The provisions of the Income-Tax Act- section 51 deal with advance money received for transfer of a capital asset. As per the old provisions where any capital asset was on any previous occasion the subject of negotiations for its transfer, any advance or other money received and retained by the assessee in respect of this kind of negotiations shall be deducted from the cost of acquisition of the asset/WDV or Fair Market Value as the case may be.

The provisions of sec 51 have changed with effect from 01st April 2014 and the amount forfeited cannot be taxed under any other head as the nature of receipt is capital received. In order to ensure that amount does not skip taxation, section 51 of the Income tax Act 1961 provides for reducing the same amount from the cost of acquisition of the asset. However, a new section 56(2) (ix) was introduced, which provides for taxing the amount so forfeited under Income from other sources.

So the said amendments seek to prepone the taxability of the advance money forfeited to the year of receipt of the money as against the current provision effectively. Since in the year of receipt of advance money, the necessary element of transfer is missing, it cannot be taxed as Capital Gains and hence the government can make it taxable as Income from other sources in the year of receipt of the money.

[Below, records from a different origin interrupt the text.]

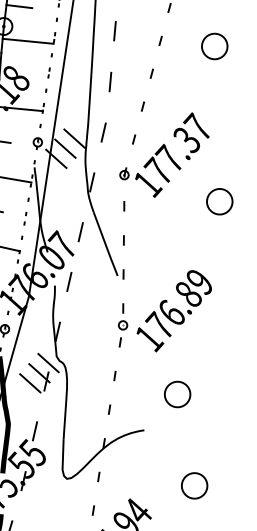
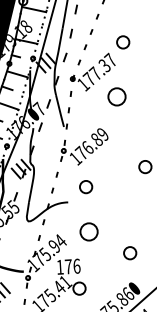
part: (215, 46) -> (123, 42), moved
part: (218, 202) -> (116, 97), size x1.4
part: (195, 485) -> (89, 231), size x1.4

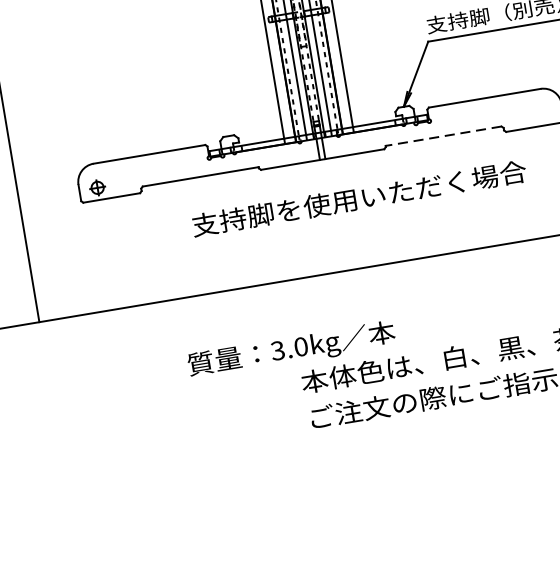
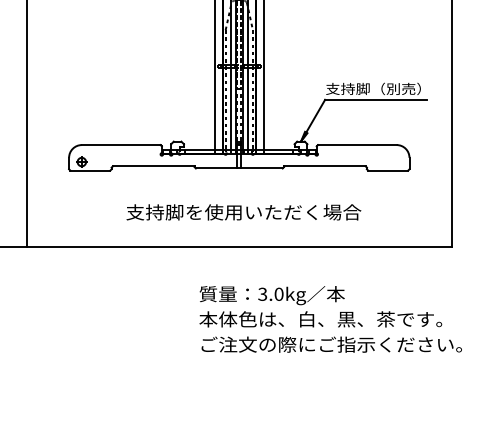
line: (443, 136) -> (324, 166), dashed -> solid
text: (358, 198) -> (243, 212), moved
text: (290, 350) -> (271, 295), moved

What are the Tax Benefits to Seller due to Amendment in Section 51?

Earlier in section 51, forfeiture of advance received for transfer of capital asset was reduced from the cost of acquisition which results into loss to tax payer at the time of sale of capital asset. Since on the sale of capital asset he/she loose the indexed benefit if the advance was not forfeited. Thus, to avoid this drawback, the new section 56(2) (ix) of Finance (No.2) Act, 2014 was introduced and as per new section cost will remain same & advance will be taxed under “Income from other source”.

What are the Reasons to Introduce Section 56(2)(ix):-

The meaning to introduce Section 56(2) (ix) is to Change in Tax Treatment of Amount Forfeited.

There were various problems and complexities in the previous law and many time it was also used to regulate the unaccounted money and so the new law has been introduced with Section 56(2) (ix) coming into force from Assessment Year 2015-16 onwards. A provison for the same has also been entered in Section 51 for the same so as to assure that there will be no any double taxation.

What are the Other Causes for Introduction of Section 56(2)(ix) are as Follows:-

  1. Under the old Law if advance has been forfeited it was not taxable in the year of receipt but taxable in the year of Actual Sale of the Property.
  2. If the amount was received in the year in which the Period of Holding was Short Term and the actual sale happened in the year in which the Period of Holding was Long Term – the total transaction was lead as Long Term not for the short term. So, the seller was needed to pay only 20% of the amount as Long Term Capital Gains Tax & could also claim Exemption under Section 54 and Section 54 F.
  3. There was trouble in ascertaining the Indexed Cost of Acquisition as the Indexation was allowed only after reducing the amount forfeited.
  4. Tax Treatment in the hands of the Buyer
  5. The amount paid by the Buyer which has been forfeited does not amount to relinquishment of a right and therefore would not be allowed to be claimed as a Capital Loss.
  6. If the Seller fails to honor the deal and pays back the Buyer the advance as well as some amount because of failure to dishonor the deal, this amount would be treated as Capital Gain since it amounts to relinquishment of a right by a buyer.
  7. The amount forfeited which was paid for purchase of a Commercial Building will not be regarded as Revenue Loss.